Definition
RAG lets an AI look up relevant documents from your own knowledge base and answer using them, instead of relying only on what it memorized in training.
At a glance
- A retriever finds relevant text; a generator (the language model) writes the answer using it[2].
- Answers are grounded in real source material, so the system can cite where each fact came from[4].
- You update knowledge by changing the documents — no costly model retraining[3].

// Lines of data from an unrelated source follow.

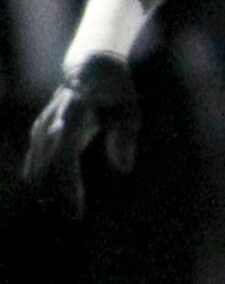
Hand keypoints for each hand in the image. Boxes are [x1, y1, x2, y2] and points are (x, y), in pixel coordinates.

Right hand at [23, 54, 139, 216]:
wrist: (91, 67)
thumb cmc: (116, 91)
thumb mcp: (128, 111)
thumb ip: (124, 139)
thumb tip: (123, 169)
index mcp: (74, 115)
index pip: (65, 156)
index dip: (68, 184)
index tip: (76, 206)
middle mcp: (53, 120)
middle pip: (48, 162)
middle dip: (56, 190)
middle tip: (72, 216)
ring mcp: (44, 123)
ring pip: (37, 160)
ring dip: (44, 185)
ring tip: (56, 208)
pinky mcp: (41, 128)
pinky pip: (36, 155)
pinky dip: (39, 173)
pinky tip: (43, 193)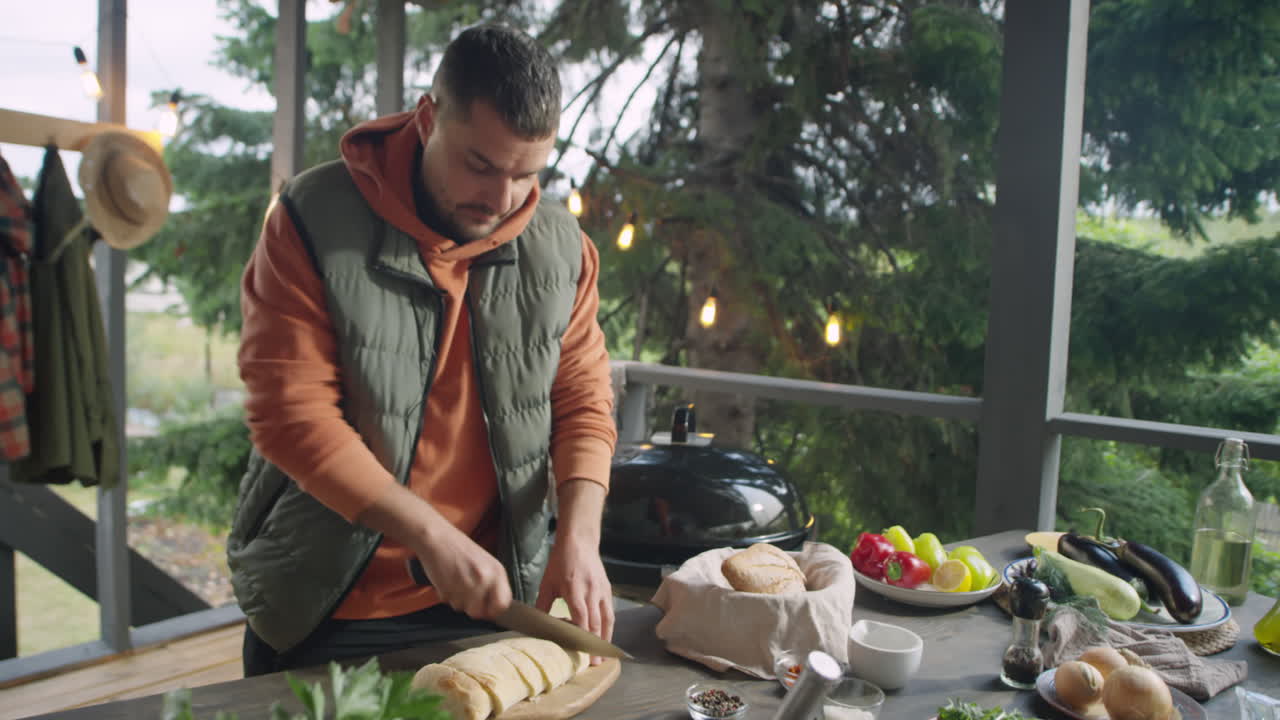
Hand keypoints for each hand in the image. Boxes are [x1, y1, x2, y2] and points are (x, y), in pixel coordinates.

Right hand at [415, 524, 512, 620]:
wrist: (437, 538)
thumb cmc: (461, 549)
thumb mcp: (487, 562)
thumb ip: (493, 584)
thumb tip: (494, 607)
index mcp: (496, 572)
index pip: (502, 604)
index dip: (494, 609)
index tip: (488, 608)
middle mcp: (483, 580)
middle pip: (479, 612)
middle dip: (472, 607)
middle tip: (467, 592)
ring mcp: (465, 585)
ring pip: (462, 609)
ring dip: (458, 600)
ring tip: (456, 581)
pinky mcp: (447, 590)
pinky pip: (448, 603)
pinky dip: (447, 595)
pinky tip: (448, 580)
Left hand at [536, 534, 613, 664]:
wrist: (579, 541)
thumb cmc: (561, 561)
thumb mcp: (547, 582)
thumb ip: (543, 604)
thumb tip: (537, 624)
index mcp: (574, 590)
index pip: (581, 617)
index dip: (582, 635)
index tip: (581, 651)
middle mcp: (591, 592)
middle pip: (596, 622)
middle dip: (595, 644)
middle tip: (594, 663)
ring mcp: (601, 590)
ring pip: (607, 618)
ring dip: (606, 638)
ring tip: (604, 655)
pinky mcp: (607, 589)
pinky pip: (610, 611)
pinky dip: (609, 626)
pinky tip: (605, 636)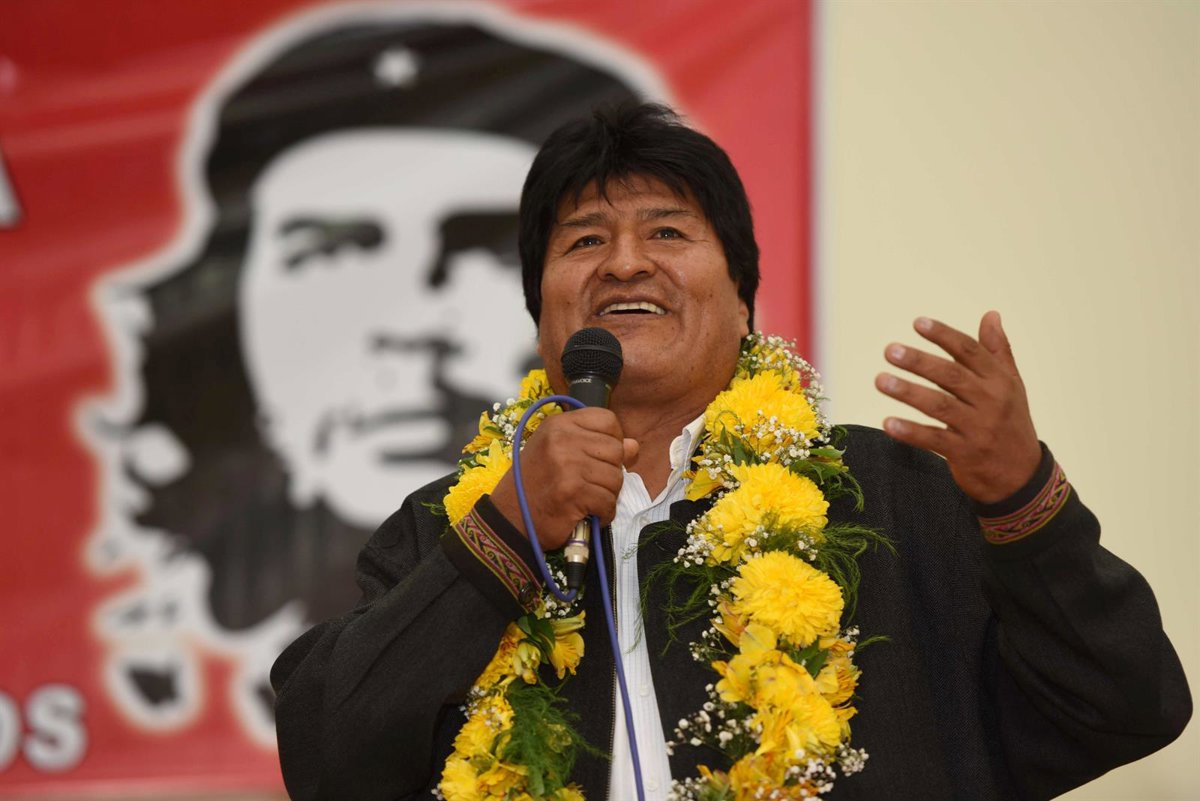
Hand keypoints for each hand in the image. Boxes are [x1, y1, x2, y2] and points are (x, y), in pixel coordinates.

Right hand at [490, 408, 639, 549]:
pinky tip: (588, 514)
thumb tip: (633, 446)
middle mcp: (562, 439)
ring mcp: (567, 464)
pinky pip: (608, 501)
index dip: (613, 439)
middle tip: (591, 485)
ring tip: (587, 500)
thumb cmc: (535, 486)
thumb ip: (596, 446)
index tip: (601, 457)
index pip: (607, 419)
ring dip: (606, 495)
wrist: (510, 519)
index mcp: (559, 424)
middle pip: (616, 450)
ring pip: (616, 478)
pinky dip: (603, 513)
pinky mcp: (572, 491)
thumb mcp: (560, 454)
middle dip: (610, 472)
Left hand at [875, 311, 1041, 503]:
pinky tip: (888, 422)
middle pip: (951, 376)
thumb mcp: (1012, 385)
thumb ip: (998, 350)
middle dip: (919, 362)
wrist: (1022, 476)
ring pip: (939, 406)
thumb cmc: (1012, 423)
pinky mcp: (964, 454)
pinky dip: (910, 432)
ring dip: (908, 392)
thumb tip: (991, 315)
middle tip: (890, 350)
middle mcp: (990, 402)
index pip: (970, 352)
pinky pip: (933, 440)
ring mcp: (977, 429)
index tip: (918, 323)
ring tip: (880, 380)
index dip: (944, 336)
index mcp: (999, 381)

- By 2025, roughly 30 to 60 percent of enterprise AI use cases ran on RAG[1].
How it works
RAG has two phases[5]. First, your documents are split into chunks and stored as numerical “vectors” in a vector database such as Pinecone or pgvector[6]. Then, at question time, the system finds the most relevant chunks, adds them to the prompt, and the model answers from that context[7]. Retrieval quality matters more than raw model size: better retrievers can lift answer accuracy by 9 to 19 points[8].
Where it’s used
Customer-support and internal knowledge bots, with results limited to what each user is allowed to see[9]; legal and financial research where citations are the deliverable[1]; and code assistants that read a company’s own repositories.
RAG vs fine-tuning
They solve different problems and pair well[10]. Use RAG when facts change often or you need citations. Use fine-tuning to change the model’s tone, format, or vocabulary — not its facts.
Bottom line
RAG is the default way to build AI over private or fast-changing information: cheaper than retraining, citable, and only as good as the documents and retrieval behind it.